Ping pong blurring with RT, not FBO switching?

Prune · April 17, 2010, 4:18pm

I assume it would be faster to change render targets than FBOs:

glFramebufferDrawBufferEXT(_fbo, GL_COLOR_ATTACHMENT0);
glBindMultiTextureEXT(GL_TEXTURE0, GL_TEXTURE_2D, _tex1);
HorizontalBlur();
glFramebufferDrawBufferEXT(_fbo, GL_COLOR_ATTACHMENT1);
glBindMultiTextureEXT(GL_TEXTURE0, GL_TEXTURE_2D, _tex0);
VerticalBlur();

Is this valid? Are there any cases where this will not work?

Also, is there any point in calling glTextureBarrierNV() between the two passes, given they are different textures?

(I’m only targeting NV GPUs, GT280 or higher)

[Edit:] A related question is whether glBlitFramebuffer (for AA resolve) can be done between two render targets of the same FBO, and whether there would be any speed improvement.

Prune · April 26, 2010, 2:28pm

Hello…

Dark_Photon · April 26, 2010, 6:29pm

I would time it, because at least at one time on NVidia this definitely wasn’t true at all (maybe still not).

An NVidia guy at the time said it was very expensive to change the resolution or pixel format of the FBO, which is what I was seeing. Was seeing render-to-framebuffer and copy to texture was faster than render-to-texture (and that’s even with a downsample on the copy from framebuffer). He instead suggested creating an FBO for each res/fmt permutation, and picking an FBO from a list based on that. That generated a marked speed improvement, and was faster than render-to-framebuffer-copy-to-texture.

However, it’s been 4 years or so (an eternity) since then, so you should definitely time both and see. And don’t assume the performance characteristics are the necessarily the same across GPU vendors.

SergeyH · April 27, 2010, 12:05am

On NVidia hardware under Linux I observed the following:

Switching textures with different formats/sizes in a single FBO is the slowest
Switching FBOs is much faster, but still is too slow. It can be performed at most 2-3 times per frame without severely harming FPS
Switching between textures of the same format in a single FBO is the fastest. It can be performed many times per frame. We use this option whenever possible.

One trick. Sometimes it is “neccessary” to use textures of different sizes. On such example is estimating average frame luminance in HDR rendering. To avoid expensive switches we use textures of the same size, and control region of interest by means of glViewport.

Prune · April 27, 2010, 1:25am

Interesting. What hardware were you using?

BTW, it seems to me that estimating the luminance only needs to be done every few frames, especially since exposure control is normally low-pass filtered.
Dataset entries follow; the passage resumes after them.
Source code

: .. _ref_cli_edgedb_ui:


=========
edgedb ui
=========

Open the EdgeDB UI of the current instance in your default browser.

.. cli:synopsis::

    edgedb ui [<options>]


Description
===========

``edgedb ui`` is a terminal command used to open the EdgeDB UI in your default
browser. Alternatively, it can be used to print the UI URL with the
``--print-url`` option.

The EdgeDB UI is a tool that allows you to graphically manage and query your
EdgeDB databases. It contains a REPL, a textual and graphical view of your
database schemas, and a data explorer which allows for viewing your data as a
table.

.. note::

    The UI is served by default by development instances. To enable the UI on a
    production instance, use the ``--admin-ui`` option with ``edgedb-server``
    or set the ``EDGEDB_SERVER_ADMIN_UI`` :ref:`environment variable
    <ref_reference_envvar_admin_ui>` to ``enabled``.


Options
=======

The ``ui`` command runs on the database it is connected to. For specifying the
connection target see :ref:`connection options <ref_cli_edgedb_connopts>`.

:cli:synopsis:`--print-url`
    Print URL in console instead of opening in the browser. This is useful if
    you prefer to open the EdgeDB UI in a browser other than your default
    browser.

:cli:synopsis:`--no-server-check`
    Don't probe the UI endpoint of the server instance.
In my case, I’m switching resolutions in several cases: HDR bloom, where I blur and combine two to three reduced resolutions, rendering to cube-map for reflections etc., and half-resolution ambient-occlusion. Since I usually have at least a couple of these things going on at a time, using same-size textures for everything might become a memory issue…

SergeyH · April 27, 2010, 2:26am

Dual 9800GT a couple of years ago, single GTX285 now. Targeting dual 1280x720 with 8xMSAA.

Idea with estimating luminance only every few frames is interesting, I’ll keep it in mind. Currently in our engine it isn’t the bottleneck, but it isn’t the fastest part either.

Using same-sized textures isn’t the best option in my opinion, some middle ground should be found. As for memory issue - it is often possible to reuse the same texture when intermediate results can be discarded, and in some cases it is possible to allocate large texture (for example 2048x2048) and render to different parts of it using glViewport.

Prune · April 27, 2010, 10:40am

I guess if there are several reductions by halving the size, they can all be fit in a texture 1.5x1 the size of the starting size (2x1 if POT, but I find everything works fine with NPOT on my hardware).

By the way, as a bit of an aside question I thought that glGenerateMipmaps only could be used for POT textures, but I don’t get any GL errors if I run it on an NPOT texture. When was this requirement relaxed?